Set tasks:
a. In the passage on autonomous teams, condense the paragraph that begins "Another area we looked at was our knowledge sharing" into a shorter version that keeps its main facts.
b. According to the passage on autonomous teams, what does having to submit a ticket indicate?
c. Carry on the passage on autonomous teams from its final sentence.

Document segment:
------------------------------------------------

Essentially what we've created is self-service businesses. These autonomous teams, now they are expected to, and they do, have the capabilities to build it, to run it, to own it, to optimize it, to monetize it. So we've essentially created micro-businesses.

Another area we looked at was our knowledge sharing. We started seeing a lot of problems with the complexities of our environment. Everyone brings in their silos and their knowledge base. The product team has different experiences and knowledge they bring to the table versus the operational team, and they just weren't really aligning well.

We saw lots of problems with, we have no way to structure the learnings. How do we teach somebody how to do things?

So what we realized is our teams were empowered. We're saying you have the ability to do what you need to run your business, but they just weren't enabled. They were either missing access, knowledge, or the complexity.

So we sort of built up the culture around every ticket is an error condition. Meaning, if you have to submit a ticket somewhere, that's a fail. That means either something's not self-serviced or you don't have the knowledge or the access in your team internally, and that's a problem.

------------------------------------------------

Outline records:

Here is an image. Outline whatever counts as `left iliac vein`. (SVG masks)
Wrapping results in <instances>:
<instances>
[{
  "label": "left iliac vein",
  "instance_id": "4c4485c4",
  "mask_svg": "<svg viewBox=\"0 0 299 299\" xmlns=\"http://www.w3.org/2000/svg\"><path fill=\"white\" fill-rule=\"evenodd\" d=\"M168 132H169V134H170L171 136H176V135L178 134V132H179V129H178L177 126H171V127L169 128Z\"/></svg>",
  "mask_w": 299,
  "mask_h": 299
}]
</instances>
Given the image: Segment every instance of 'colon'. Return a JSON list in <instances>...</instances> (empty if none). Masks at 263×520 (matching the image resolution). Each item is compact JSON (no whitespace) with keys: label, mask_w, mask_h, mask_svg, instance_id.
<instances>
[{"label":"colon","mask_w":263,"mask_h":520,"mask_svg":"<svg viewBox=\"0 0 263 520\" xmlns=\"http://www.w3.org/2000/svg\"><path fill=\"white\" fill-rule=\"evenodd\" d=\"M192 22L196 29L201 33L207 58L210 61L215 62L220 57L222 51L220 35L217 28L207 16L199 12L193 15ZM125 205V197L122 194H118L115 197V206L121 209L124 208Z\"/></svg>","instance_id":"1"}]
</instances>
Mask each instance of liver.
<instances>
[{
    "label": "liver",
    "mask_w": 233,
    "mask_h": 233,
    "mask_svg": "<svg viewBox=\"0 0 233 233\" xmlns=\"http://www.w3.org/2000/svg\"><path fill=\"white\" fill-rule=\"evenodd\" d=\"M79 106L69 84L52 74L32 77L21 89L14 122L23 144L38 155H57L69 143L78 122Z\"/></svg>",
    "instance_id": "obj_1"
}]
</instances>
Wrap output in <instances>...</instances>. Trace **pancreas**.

------------------------------------------------

Final answers:
a. Knowledge sharing was another area examined. The environment's complexity caused many problems: everyone brought their own silos and knowledge base, and the product and operational teams brought different experiences and knowledge that didn't align well.

b. It counts as a fail: either something isn't self-serviced or the team lacks the knowledge or access internally.

c.
So what we did was we invested heavily in a DevOps cross-training program, which was really structured with the curriculum around teaching people how to deploy and manage their software in prod.

I won't go through all the curriculum. You can see it in the slides. But all the systems, all the build tools, all the monitoring tools, PagerDuty, so that you can now be on call for your product. Yay.

Then we created this pretty elaborate curriculum. We sent all of the engineers to Hollywood, our headquarters, where we administer the course for a solid week of in-depth training. At the end of it, what they left with was the access. They had the right levels of privileges to do their job and to deploy their software and to run it, and they had the knowledge of how to use it.

What we got out of that was we've trained 250 engineers thus far to be self-sufficient. They've brought those capabilities to their teams. So now their teams are enabled and empowered to do what they need to do without asking outside of the team. So they have the keys to the car, and they know how to drive it.

We're seeing less time waiting on operations. So we're 3X faster. And product teams are now fully on call. So we have hundreds of engineers that are literally on call now, and ops is not on call.

A huge, I don't know if I'd call it a side benefit, but somewhat of a side benefit, is the graph showing the MTTR. So we went from an average incident response of 47 minutes to being able to resolve things in three minutes. Turns out, when the person who wrote it and understands how it works, when they get paged, they can fix it faster than a group of people who don't understand it.

Then we also looked heavily around... I didn't know what to call this, but ultimately what we started to see was we were talking the DevOps talk a lot. Everybody spoke the language, everyone knew the lingo, but it felt like we were starting to slow down in our returns.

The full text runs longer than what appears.